Personally, I find in Paris I can fall of the edge of the new world too easily and too abruptly. So I actually prefer the London strategy – provided the Culture War Carbrain politicians are kept in their matchbox. One interesting artefact for me is that things that the outer boroughs cocked up through salami slicing – sub-standard bus stop bypasses everywhere – are now used as a weapon in the war.
Meanwhile, in my neck of the woods where we now have the Refukkers in control of four local County Councils, who are the Local Higwhays Authorities too – at least until it is all reorganised in 2027, and may be my District Council as well next year, I continue my war of attrition on A-barriers and chicanes, with the aim to create a real off road network of cyleways from those. Even here, where they were downgraded from ATE Level 2 to ATE Level 1, I see more people cycling.
I have still not really decided the arguments I need to make to get the local MP aka teh LeeAnderthal Man, on my side.
I was in Paris twice for work
I was in Paris twice for work last year. The first of those trips left me some time after my work finished before I got my Eurostar train back to St Pancras, so I opted to walk the 6km or so from where I’d had the meeting to Gare du Nord. It was a revelation. I’ve been visiting Paris since I was a kid and was used to the noise and streets jammed with cars. It’s so much cleaner and quieter and calmer now, with a lot fewer cars and far more people on two wheels. I loved it.

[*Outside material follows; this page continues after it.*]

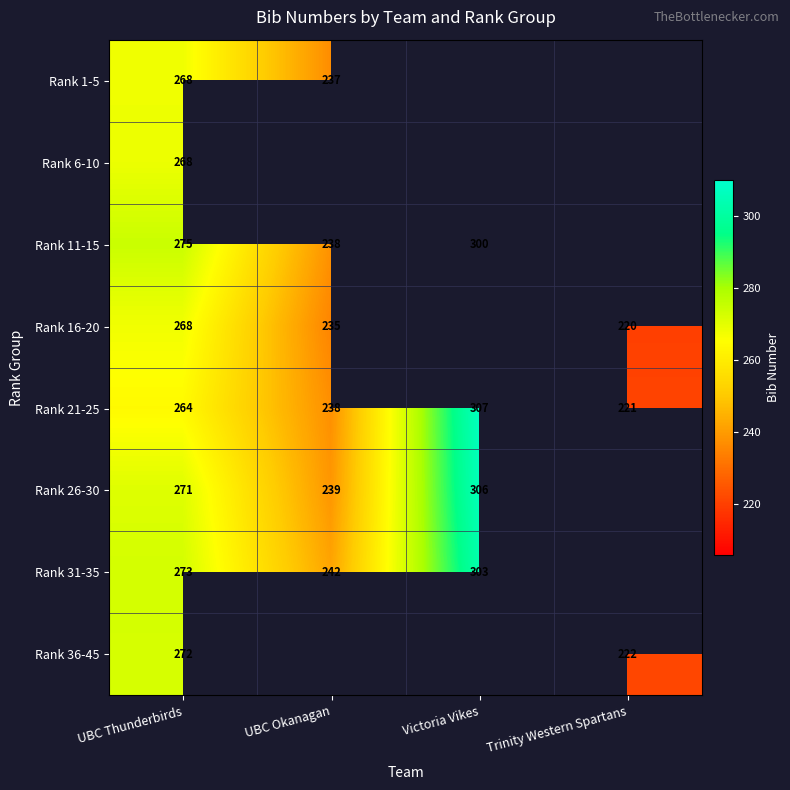

What is the spread (max minus min) of values at UBC Thunderbirds?

11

Living in London, I’ve seen things steadily improve for cyclists over the decades. I’m going out this evening and will ride my bike into town for a function as it happens. I’d never have done that in the past.

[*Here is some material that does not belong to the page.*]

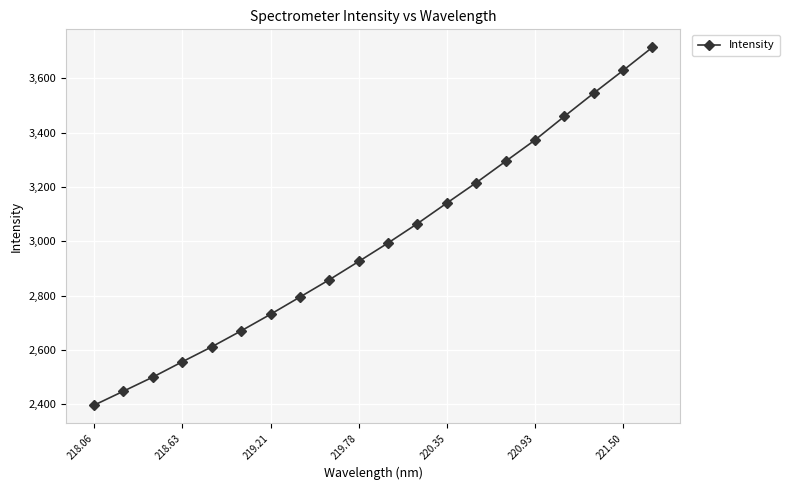

True or false: the data has more than 1 interior local peaks.

False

Not to decry London’s efforts
Not to decry London’s efforts, which are good – but I wonder how many cycle trips are diverted from public transport, rather than cars? That may still be a good – healthier, quicker – thing but it might also limit the transferability to other places.
IIRC there has been evidence
IIRC there has been evidence that in London that indeed the case – I think this Graundiad article has something on this?
Ultimately it’s about “alternatives to driving” (even in NL) *. Of course in the UK “but we have long journeys” (although … they have long commutes in NL also). But we probably do have slightly longer average journeys. And even though though a large proportion of UK journeys are relatively short even those may be significantly (for active travel) longer than in NL (see “drive to supermarket” vs. “pick up groceries at local shops in passing“).
So … initially it will be drive vs. public transport. (vs. “actually I don’t have to make the trip” – which tends to be a harder ask, even though often true).
That is until either a) the motor vehicle fuel runs out or all the power runs out, or b) everyone takes to the matrix so we don’t mostly don’t physically travel places.
* Motoring is great, and motor vehicles offer a pretty good “do many things” one-stop mobility solution. Except … that unfortunately mass motoring is a net economic drain, terribly space-inefficient and has lots of other negative side-effects. And it’s self-catalysing and suppresses other modes. (That is, once it’s established, which actually took much political choice, promotion, deliberately destroying other stuff to “make room for the car”, expensive building of infra, legendary sales technique defending the indefensible etc.).